Objectif: Reprenez la critique consacrée au film Muriel d'Alain Resnais et prolongez-la à partir de sa dernière phrase.

Texte cité:
* * * * * * * * *

Muriel ou le temps d'un retour
Rien n’est ordinaire dans ce troisième long métrage d’Alain Resnais et pourtant tout est si banal. Nous sommes loin de l’exotisme tragique de la rencontre amoureuse des deux traumatisés de Nevers et Hiroshima, et les labyrinthes barroco-surréalistes dans lesquels se déploie la nouvelle reine Christine de L’année dernière à Marienbad mènent tout droit dans la cuisine d’un immeuble de la reconstruction d’un Boulogne-sur-Mer sans grand cachet. C’est là que dorénavant officie notre nouvelle Garbo d’alors, où commentaires sur le poulet chasseur, l’approvisionnement en produits frais, les dettes de jeu rythment la vie d’une antiquaire de province à peine agitée par le retour d’un improbable amour dejeunesse. Pendant ce temps, la France profonde et silencieuse panse ses plaies d’une guerre d’Algérie qui résonne encore dans la tête du protagoniste par les cris de la jeune algérienne Muriel torturée. Rien de démonstratif dans tout cela mais du “non-dit”, en revanche, à revendre.
C’est donc dans ce contexte en voie d’aseptisation où la tentation de l’amnésie guette la ville entière qu’Alain Resnais choisit de faire entendre une voix discordante sous la forme des compositions de Hans Werner Henze. Musique savante pour un décor prosaïque et une action familière : les rues de Boulogne, la nuit, sur le chemin qui mène l’héroïne à la gare. Le contraste d’entrée de jeu saisit le spectateur. La voix de Rita Streich dramatise la bande visuelle artificiellement (pense-t-on) ; et comme si ce décalage entre l’espace visuel ne suffisait pas, Alain Resnais choisit d’apporter la contradiction y compris au cœur du montage. Quelques instant après en effet, dans le buffet de la gareoù elle retrouve le couple d’arrivants, chaque action, chaque dialogue est ponctué par un accord au clavecin. Françoise, la nouvelle venue cherche-t-elle l’argent pour payer l’addition : un accord. Et lorsque Hélène (Delphine Seyrig) objecte “Laissez-moi faire” suit un second accord. Un plan succède avec une légère ellipse temporelle : le troisième accord enchaîné dans la continuité, indifférent au temps et au montage. La musique d’Henze tente d’introduire une nouvelle temporalité, de substituer un nouveau montage, d’instaurer son propre discours.

* * * * * * * * *

Données brutes:
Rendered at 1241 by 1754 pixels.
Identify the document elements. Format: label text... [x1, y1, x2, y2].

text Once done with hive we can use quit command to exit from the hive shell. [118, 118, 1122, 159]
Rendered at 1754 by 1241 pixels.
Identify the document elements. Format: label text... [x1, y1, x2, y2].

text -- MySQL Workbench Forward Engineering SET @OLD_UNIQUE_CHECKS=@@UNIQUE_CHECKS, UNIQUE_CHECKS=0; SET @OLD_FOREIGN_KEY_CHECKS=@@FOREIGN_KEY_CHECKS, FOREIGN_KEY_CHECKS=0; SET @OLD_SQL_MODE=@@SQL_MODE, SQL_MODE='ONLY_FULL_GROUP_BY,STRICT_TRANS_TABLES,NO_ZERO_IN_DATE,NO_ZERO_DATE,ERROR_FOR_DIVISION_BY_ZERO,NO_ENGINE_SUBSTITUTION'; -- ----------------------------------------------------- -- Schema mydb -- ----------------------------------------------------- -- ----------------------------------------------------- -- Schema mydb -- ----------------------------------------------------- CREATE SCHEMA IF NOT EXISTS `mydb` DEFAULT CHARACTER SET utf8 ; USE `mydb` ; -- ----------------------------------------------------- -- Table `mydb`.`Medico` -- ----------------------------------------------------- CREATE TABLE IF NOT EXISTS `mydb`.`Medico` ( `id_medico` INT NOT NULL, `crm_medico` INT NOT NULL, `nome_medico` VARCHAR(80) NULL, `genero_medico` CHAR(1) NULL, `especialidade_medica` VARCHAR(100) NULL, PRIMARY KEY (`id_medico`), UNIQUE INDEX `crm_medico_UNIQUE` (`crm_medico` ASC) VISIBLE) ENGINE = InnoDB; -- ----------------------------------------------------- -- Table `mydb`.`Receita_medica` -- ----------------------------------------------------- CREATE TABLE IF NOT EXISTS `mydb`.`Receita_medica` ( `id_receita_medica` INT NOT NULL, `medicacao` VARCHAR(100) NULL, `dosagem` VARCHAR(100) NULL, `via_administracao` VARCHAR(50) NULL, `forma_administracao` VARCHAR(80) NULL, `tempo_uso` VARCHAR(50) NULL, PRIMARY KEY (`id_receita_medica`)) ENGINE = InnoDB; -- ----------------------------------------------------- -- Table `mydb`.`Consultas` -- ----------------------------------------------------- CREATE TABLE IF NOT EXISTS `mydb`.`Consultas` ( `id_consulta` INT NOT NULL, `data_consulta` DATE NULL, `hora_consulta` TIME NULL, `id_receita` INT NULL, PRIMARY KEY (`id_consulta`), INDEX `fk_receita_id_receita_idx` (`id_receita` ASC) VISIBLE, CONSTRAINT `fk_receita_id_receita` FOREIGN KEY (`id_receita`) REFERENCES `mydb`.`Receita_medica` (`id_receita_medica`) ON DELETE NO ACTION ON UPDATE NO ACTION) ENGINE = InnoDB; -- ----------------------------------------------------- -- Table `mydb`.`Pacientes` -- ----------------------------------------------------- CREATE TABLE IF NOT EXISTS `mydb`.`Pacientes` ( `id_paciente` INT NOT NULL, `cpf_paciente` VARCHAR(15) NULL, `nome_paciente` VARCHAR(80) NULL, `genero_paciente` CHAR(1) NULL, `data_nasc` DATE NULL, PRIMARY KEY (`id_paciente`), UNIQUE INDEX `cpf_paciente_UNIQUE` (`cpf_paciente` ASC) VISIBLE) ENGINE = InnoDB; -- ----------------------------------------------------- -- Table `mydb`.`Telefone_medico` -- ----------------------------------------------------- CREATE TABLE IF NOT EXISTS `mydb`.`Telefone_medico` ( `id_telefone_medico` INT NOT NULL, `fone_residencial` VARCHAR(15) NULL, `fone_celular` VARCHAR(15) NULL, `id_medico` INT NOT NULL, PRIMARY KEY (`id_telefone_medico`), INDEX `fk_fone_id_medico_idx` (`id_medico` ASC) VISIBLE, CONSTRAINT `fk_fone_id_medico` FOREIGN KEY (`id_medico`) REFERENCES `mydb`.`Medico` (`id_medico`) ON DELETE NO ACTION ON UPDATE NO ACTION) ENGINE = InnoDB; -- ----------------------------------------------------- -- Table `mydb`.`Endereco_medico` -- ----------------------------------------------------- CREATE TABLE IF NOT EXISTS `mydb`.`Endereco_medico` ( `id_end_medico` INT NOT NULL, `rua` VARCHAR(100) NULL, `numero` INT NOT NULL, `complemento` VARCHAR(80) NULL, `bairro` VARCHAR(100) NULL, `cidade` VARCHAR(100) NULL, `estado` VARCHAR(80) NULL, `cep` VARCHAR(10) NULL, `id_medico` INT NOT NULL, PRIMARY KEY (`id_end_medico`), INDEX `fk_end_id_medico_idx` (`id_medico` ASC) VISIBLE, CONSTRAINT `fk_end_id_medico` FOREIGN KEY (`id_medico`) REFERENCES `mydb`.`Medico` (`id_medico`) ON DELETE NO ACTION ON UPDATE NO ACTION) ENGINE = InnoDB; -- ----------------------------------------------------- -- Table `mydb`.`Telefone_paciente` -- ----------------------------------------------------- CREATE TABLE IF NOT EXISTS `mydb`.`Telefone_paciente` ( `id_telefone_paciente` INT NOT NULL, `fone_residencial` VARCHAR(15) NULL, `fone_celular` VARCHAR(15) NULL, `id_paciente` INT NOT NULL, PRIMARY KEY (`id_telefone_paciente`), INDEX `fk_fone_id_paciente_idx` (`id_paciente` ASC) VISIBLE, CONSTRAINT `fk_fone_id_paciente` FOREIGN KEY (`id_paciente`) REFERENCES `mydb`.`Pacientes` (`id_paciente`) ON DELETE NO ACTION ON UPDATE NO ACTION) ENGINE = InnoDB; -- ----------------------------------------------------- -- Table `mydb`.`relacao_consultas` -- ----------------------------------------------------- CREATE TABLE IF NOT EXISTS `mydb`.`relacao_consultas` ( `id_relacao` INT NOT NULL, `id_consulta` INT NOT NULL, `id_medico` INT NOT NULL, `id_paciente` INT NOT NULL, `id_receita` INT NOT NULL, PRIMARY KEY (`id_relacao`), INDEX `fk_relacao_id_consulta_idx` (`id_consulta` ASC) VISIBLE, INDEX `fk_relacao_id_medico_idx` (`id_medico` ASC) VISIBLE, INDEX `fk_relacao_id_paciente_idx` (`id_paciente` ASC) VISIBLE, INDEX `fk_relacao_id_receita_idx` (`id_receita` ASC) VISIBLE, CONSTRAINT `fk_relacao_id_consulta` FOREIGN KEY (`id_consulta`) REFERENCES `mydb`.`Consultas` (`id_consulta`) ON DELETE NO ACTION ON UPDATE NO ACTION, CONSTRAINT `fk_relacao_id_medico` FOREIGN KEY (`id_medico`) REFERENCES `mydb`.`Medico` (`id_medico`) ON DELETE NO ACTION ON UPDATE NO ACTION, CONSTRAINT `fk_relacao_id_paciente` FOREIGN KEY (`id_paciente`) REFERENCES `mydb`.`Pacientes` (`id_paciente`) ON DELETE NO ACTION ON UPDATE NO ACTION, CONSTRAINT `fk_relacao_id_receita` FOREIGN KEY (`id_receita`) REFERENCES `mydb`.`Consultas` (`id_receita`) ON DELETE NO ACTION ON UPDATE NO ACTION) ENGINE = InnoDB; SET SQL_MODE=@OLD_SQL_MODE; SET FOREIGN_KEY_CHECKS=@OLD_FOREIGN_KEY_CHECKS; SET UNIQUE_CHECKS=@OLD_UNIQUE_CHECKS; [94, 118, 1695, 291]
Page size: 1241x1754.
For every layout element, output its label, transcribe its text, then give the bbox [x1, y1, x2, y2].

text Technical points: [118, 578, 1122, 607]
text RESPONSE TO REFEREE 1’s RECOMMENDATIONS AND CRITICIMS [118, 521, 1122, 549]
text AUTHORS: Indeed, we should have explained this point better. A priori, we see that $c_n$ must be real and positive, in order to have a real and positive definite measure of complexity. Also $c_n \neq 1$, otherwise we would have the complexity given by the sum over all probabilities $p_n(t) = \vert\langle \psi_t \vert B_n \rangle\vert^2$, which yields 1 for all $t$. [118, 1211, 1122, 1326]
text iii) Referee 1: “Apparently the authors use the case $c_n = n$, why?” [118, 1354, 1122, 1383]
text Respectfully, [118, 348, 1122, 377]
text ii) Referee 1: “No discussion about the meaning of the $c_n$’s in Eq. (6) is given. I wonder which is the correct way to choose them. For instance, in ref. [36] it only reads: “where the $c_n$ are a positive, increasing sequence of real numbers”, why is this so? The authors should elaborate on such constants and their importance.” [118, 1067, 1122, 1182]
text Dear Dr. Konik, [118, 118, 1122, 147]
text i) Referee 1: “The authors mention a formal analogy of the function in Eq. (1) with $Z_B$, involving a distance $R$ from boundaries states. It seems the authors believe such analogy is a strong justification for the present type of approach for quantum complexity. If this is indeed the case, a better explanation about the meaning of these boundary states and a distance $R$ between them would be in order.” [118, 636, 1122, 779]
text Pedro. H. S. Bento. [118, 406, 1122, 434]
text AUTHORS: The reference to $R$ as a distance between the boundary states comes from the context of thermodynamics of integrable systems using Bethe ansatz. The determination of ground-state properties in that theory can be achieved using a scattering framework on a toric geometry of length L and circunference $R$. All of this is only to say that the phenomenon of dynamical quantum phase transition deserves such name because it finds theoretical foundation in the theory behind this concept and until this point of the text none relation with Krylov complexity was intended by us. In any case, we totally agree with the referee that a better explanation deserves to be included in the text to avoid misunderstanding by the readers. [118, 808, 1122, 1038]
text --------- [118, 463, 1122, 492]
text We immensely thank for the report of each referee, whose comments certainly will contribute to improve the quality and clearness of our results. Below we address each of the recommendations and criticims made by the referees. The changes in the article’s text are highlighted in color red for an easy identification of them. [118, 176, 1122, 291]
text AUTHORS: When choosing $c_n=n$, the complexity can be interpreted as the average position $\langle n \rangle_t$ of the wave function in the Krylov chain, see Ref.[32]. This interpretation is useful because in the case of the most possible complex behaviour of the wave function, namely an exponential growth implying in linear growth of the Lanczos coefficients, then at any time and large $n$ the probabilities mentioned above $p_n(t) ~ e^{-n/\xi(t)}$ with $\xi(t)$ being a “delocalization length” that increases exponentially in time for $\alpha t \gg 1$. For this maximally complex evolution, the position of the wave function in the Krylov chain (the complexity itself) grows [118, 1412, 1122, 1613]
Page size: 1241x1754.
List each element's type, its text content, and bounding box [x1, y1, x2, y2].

* * * * * * * * *

Résultat:
Il en va ainsi pour l’ensemble du film où accords égrenés à contretemps (de l’image) ou les interventions vocales de la cantatrice, où accords sourds apportent le contrepoint nécessaire à une ville qui se rendort ; à l’exception du héros Bernard dont l’inquiétude à chaque instant, à chaque coin de rue se lit sur son visage. Henze, à sa manière, par la dramatisation qu’il confère aux images les plus communes rejoint via l’inquiétude du héros, celle d’Alain Resnais et de son scénariste, l’écrivain Jean Cayrol (auteurs également de Nuit et brouillard) soucieux que l’oubli ne s’installe pas dans les rues de Boulogne reconstruites à l’image des anciens camps que la verdure recouvre progressivement. “Je choisis toujours ma musique en fonction de mes personnages - confie le cinéaste. La musique de Muriel correspondait à l’idée d’un temps morcelé, éclaté, vécu par des personnages en situation complètement instable.”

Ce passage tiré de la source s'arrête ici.